ELECTRICAL STIMULATION OF BONE GROWTH
The results were exciting, but in retrospect I believe we made a
serious error when we published this study. In our own minds and in
print as well, we confused the negative potentials of the salamander's
current of injury, the negative potentials that stimulated bone growth,
and the negative potentials from the piezoelectric study. We proceeded
as though they were equivalent, but they were not. The piezoelectric
potentials were measured on the outside of the bone and appeared only
when mechanical stress was applied. They were transitory, and most
likely the periosteum was their target tissue. In the implant study, we
used continuous direct current applied to the inside of the bone, the
marrow cavity.
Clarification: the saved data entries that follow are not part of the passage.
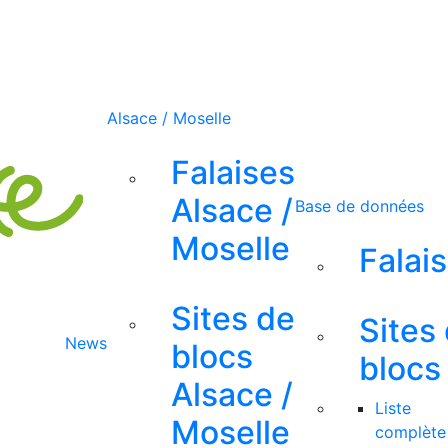
Alsace / Moselle
Falaises
Alsace /
Base de données
Moselle
Falai
Sites de
Sites
News
blocs
blocs
Alsace /
Liste
Moselle
complète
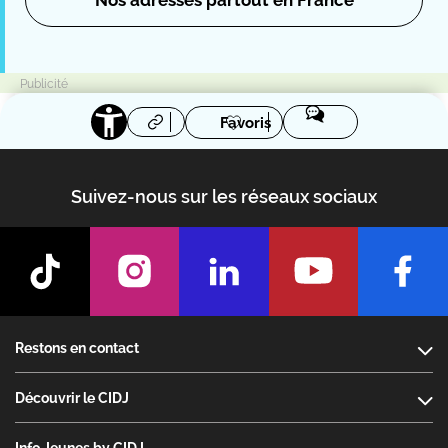
Favoris
Suivez-nous sur les réseaux sociaux
Footer
Restons en contact
Découvrir le CIDJ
What we were stimulating was the DC control system of
regenerative fracture healing, not the piezoelectric control system of
Wolff's law. We didn't clearly indicate the difference to the scientific
reader, and this led to much confusion, some of which still persists
twenty years later. As a result, many scientists think electricity stimu-
lates bone growth because bone is piezoelectric. Most of these people
don't realize that bone itself doesn't grow when a fracture heals. More-
over, everyone who has proceeded from our technique—and it's being
used today to heal nonunions (see Chapter 8)—has done basically the
same thing, continuously stimulating the bone marrow. No one has
tried to stimulate the periosteum, as the pulsed piezoelectric signal does.